# Given text:
By Gerry Murray. 02-08-2020
(Scroll down for a laugh)
"Thousands of geniuses live and die undiscovered - either by themselves or by others." ~ Mark Twain
One of the reasons I write these weekly posts is that someone once asked me “What do you do?”
Nothing unusual about that question you’re probably thinking. However, it came from someone with whom I’d shared an office for several years and had even co-trained with on several occasions.
How could they not know, I thought? Then I realised that I could learn something from such an innocent question, such as:
- We’re often a legend in our own imagination! So many of us live in our heads. We discuss the world with ourselves. We extole our own virtues. We tell ourselves wonderful stories about our successes. We sometimes forget to share this with others.
- Few people actually answer the question they're asked. They answer a different one. A reflex and standard answer is to make an identity statement such as: I’m a doctor, a teacher, an accountant, an engineer, etc… So, they tell you who they are. This becomes quite risky as you leave it up to the other person to categorise you according to their own perception or interpretation of what an accountant is like. If they think all accountants are boring then they’ll probably convict you of being boring too!

# Task requirements:
Continue the text on answering "What do you do?" from its last sentence. The records that follow play no part in the task.

# Data for review:

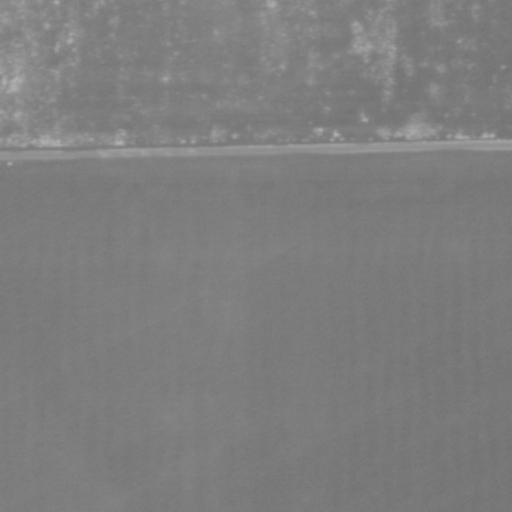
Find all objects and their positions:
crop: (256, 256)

...

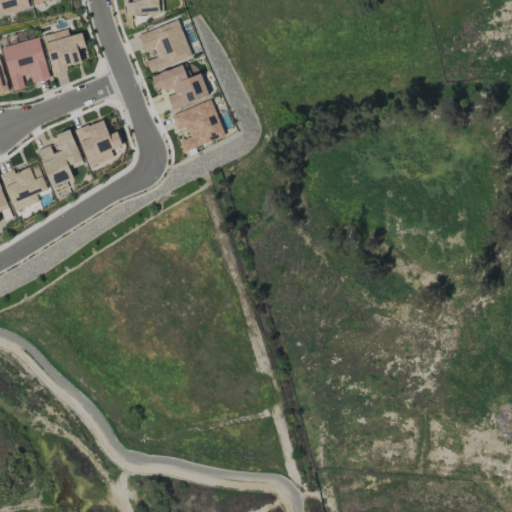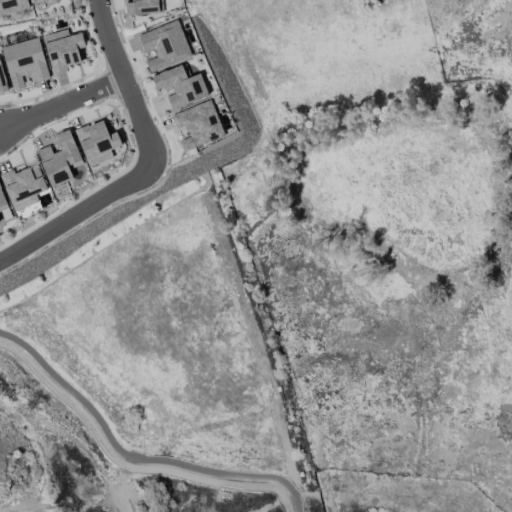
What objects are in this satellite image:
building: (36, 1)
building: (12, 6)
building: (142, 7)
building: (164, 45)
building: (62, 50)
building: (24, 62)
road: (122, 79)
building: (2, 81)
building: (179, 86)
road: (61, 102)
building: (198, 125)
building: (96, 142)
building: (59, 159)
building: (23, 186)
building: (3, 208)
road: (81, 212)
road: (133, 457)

# Exercise output:
- Simply telling someone what you do may still not be so meaningful unless you explain how what you do benefits others - the value you create. This is particularly important if you run your own business or work as an independent or freelancer. However, in terms of your career, it’s also important to be able to articulate how what you do brings value to your organisation. When organisations start retrenching people, not being able to answer this question in terms of the value you create can have serious consequences.
So, back to the original question. What do I do?
My company’s mission is to provide managers in organisations with the best tools and insights to enable them to make informed talent decisions. This can range from who to hire, how best to engage and develop existing talent, who to promote, how to create high performing teams. Getting these factors wrong can be very expensive. Getting them right can produce outstanding results.
Coaches, Trainers, Consultants
To do this, I teach and certify coaches, trainers and consultants in how to use these tools so they can provide insights and value to their clients. This also increases their own earning capacity. So, a win-win-win for all concerned.
I also teach and provide support to HR people on how to use these tools in their people decision making across the talent life cycle. We provide them with the software systems to do this so they don’t need us most of the time. This enhances their reputation amongst their peers and senior managers.
Each year I work with a few select individuals so they can make better career decisions.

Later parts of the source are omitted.